Lo más serio son las barreras regulatorias. Una buena amiga mía, ecologista convencida, me recita en modo letanía la lista de los 1.372 productos químicos prohibidos en Europa. Ni se me ocurre objetar un solo ítem, ¿pero qué ángel rebelado nos impide establecer un sistema de listas positivas y negativas y, a continuación, acordar el reconocimiento mutuo de las inspecciones realizadas por las agencias regulatorias (americana o europea) respectivas, evitando así la doble inspección?

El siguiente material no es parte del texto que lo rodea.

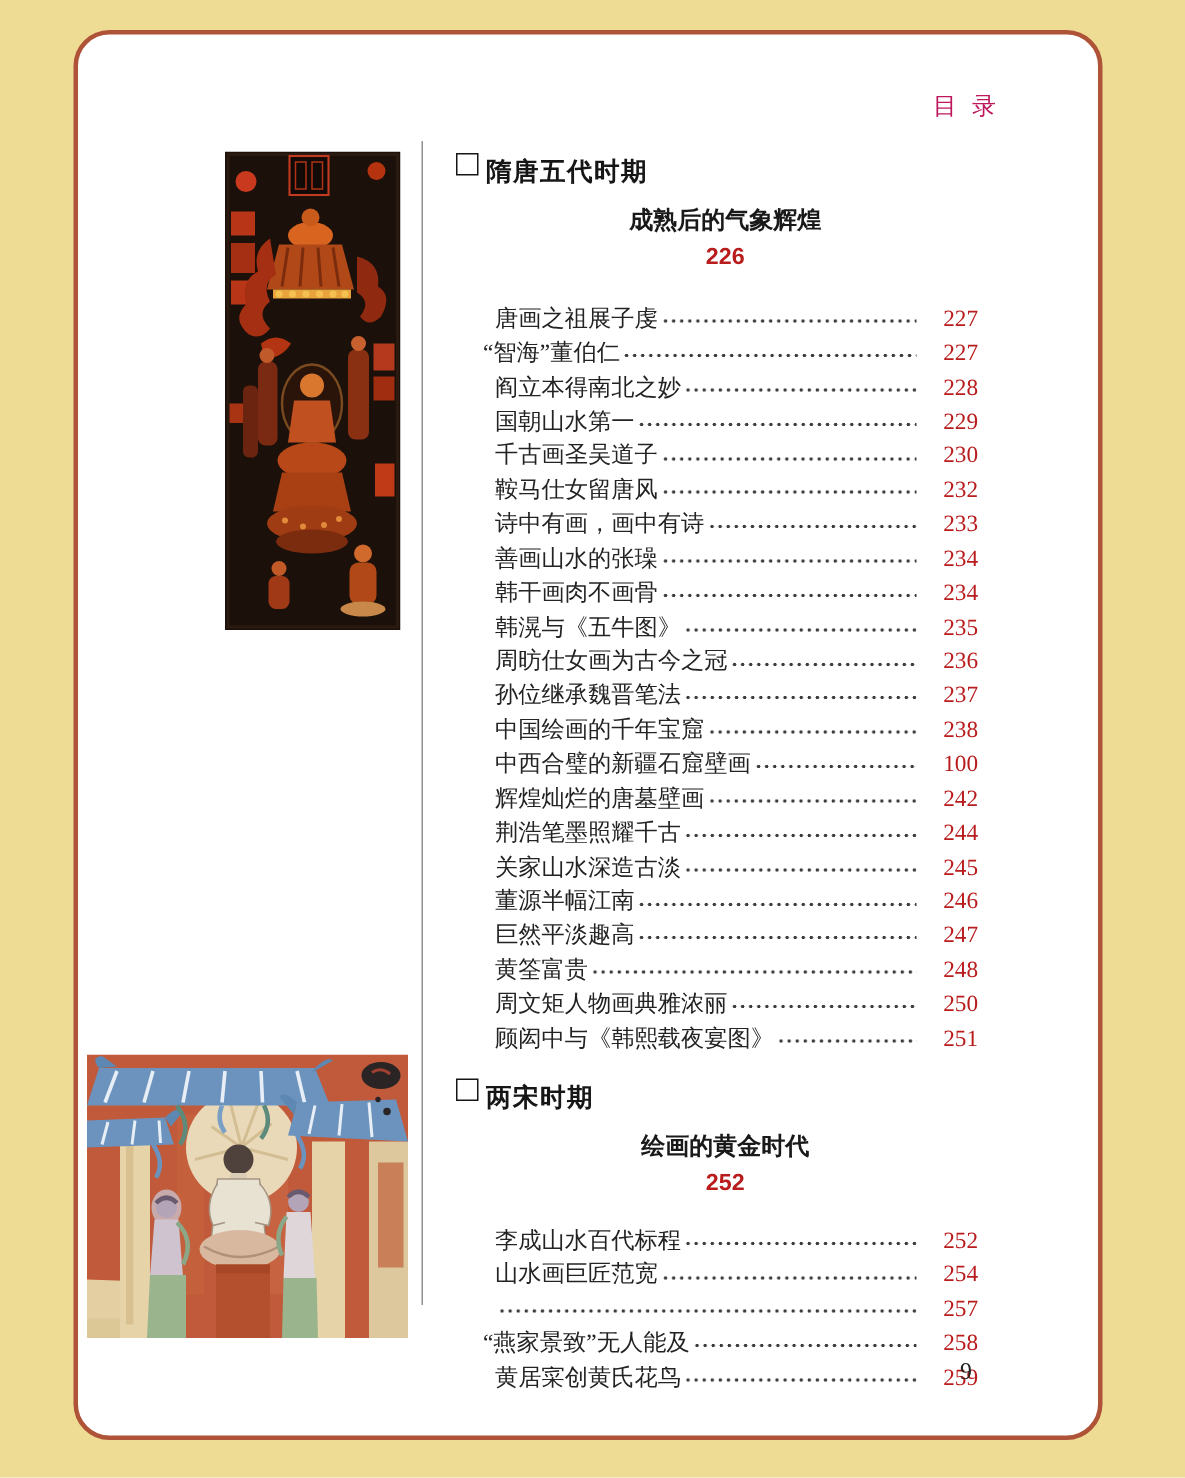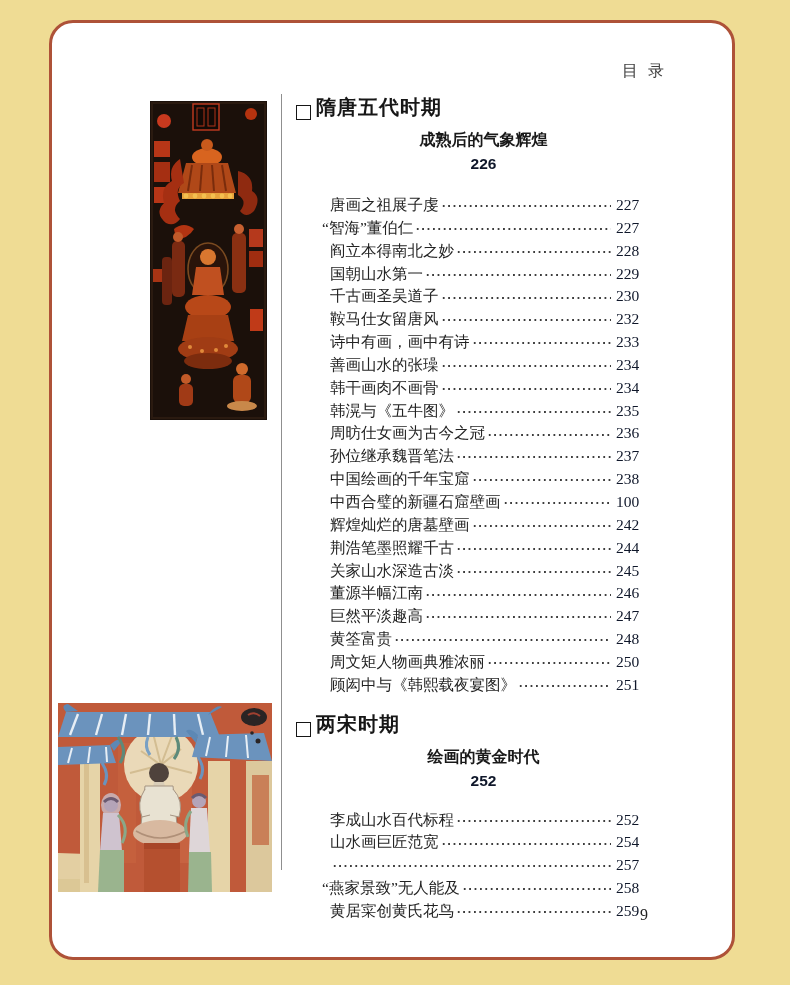"目 录" .mulu { color: #404040 -> #be185d }
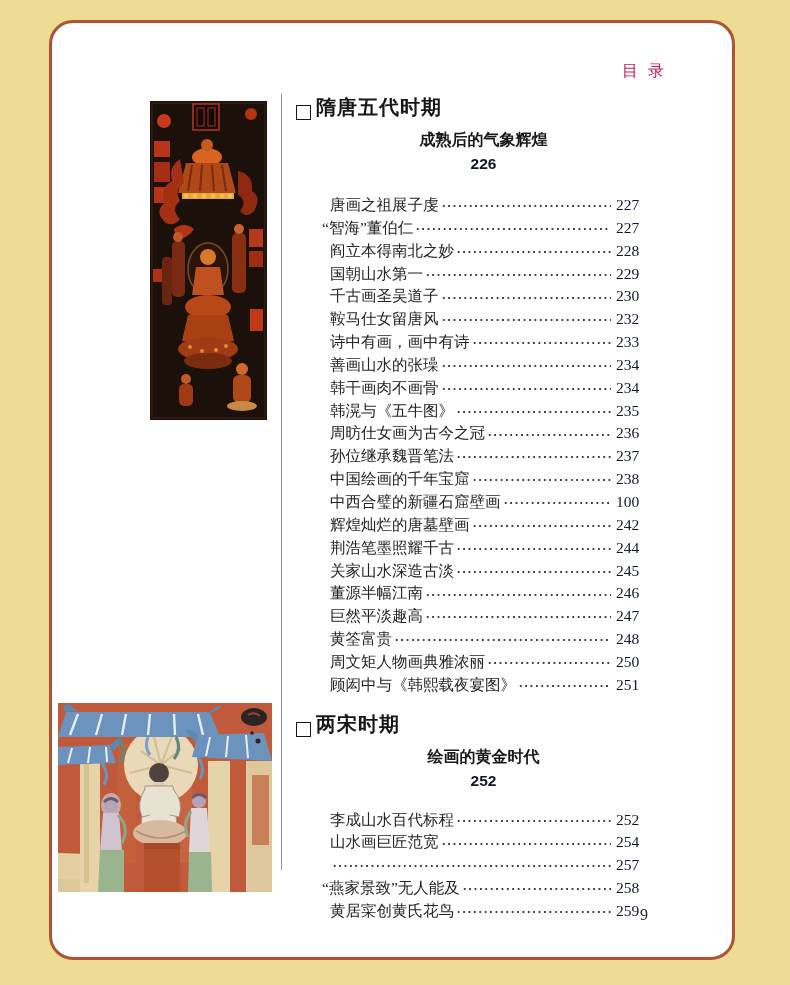"隋唐五代时期" .sec-title { align-items: flex-end -> flex-start; font-size: 20px -> 17px; margin: 0 -> 8px }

Si seguimos bajando al aburrimiento de los casos concretos, comprobaremos que hay mil sobre los que podemos llegar fácilmente a acuerdos contra, acaso, cien debatibles (servicios públicos, educación y cultura, pesticidas, cosméticos, frutos de la ingeniería genética, etc.). Por supuesto, decir no a todo es lo más fácil y permite además al político obviar al experto, siempre elitista y no elegido. No se dejen llevar, por favor, y piensen en el arquitecto europeo que, con poco trabajo aquí, quiere tratar de proyectar y dirigir la ejecución de su proyecto en Alabama. No se me alcanza ninguna buena razón por la cual hayamos de impedir acuerdos sobre el reconocimiento mutuo de títulos y capacidades profesionales. Y si pasamos ahora a los servicios públicos, mucha de la oposición desatada deriva de la enemiga de los gobiernos locales a perder el monopolio de su prestación o concesión y no solo (aunque también) de la tutela de los trabajadores y usuarios del servicio.
Luego están las diferencias de estándares. De nuevo, todos ganaríamos si nos pusiéramos de acuerdo en la mayoría de ellos. Carecería de sentido que los enchufes para recargar coches eléctricos fueran distintos a una y otra orilla del Atlántico. Tampoco sería razonable que la falta de acuerdo entre Europa y Estados Unidos acabara por facilitar que terceros países muy poderosos, por ejemplo, asiáticos, nos impusieran sus propios estándares.
Y, finalmente, están los acuerdos en materia de inversiones. Aquí la crítica más conocida es la oposición a la propuesta originaria de que los conflictos fueran resueltos por paneles arbitrales. Ahora, la Comisión Europea ha propuesto tribunales compuestos por jueces profesionales europeos, americanos y de terceros países. Hay muchos otros sistemas específicos razonables, pues es innegable que muchas judicaturas nacionales son caseras (les pongo un ejemplo extremo: imaginen que Turquía accede a la Unión. ¿Confíarían ustedes en la independencia y neutralidad de sus jueces?).
Quienes se oponen al tratado en bloque se equivocan simétricamente en bloque. Pero aciertan cuando piden mayor transparencia en la negociación o que no se obvien los instrumentos cruciales de cada cultura nacional, a los parlamentos elegidos por los ciudadanos de cada país. Y la noción de que ciudades hasta ahora muy abiertas como la mía acaben proponiendo la reconstrucción de sus murallas nos empobrecería a (casi) todos.
Pablo Salvador Coderch es catedrático de Derecho Civil de la Universitat Pompeu Fabra.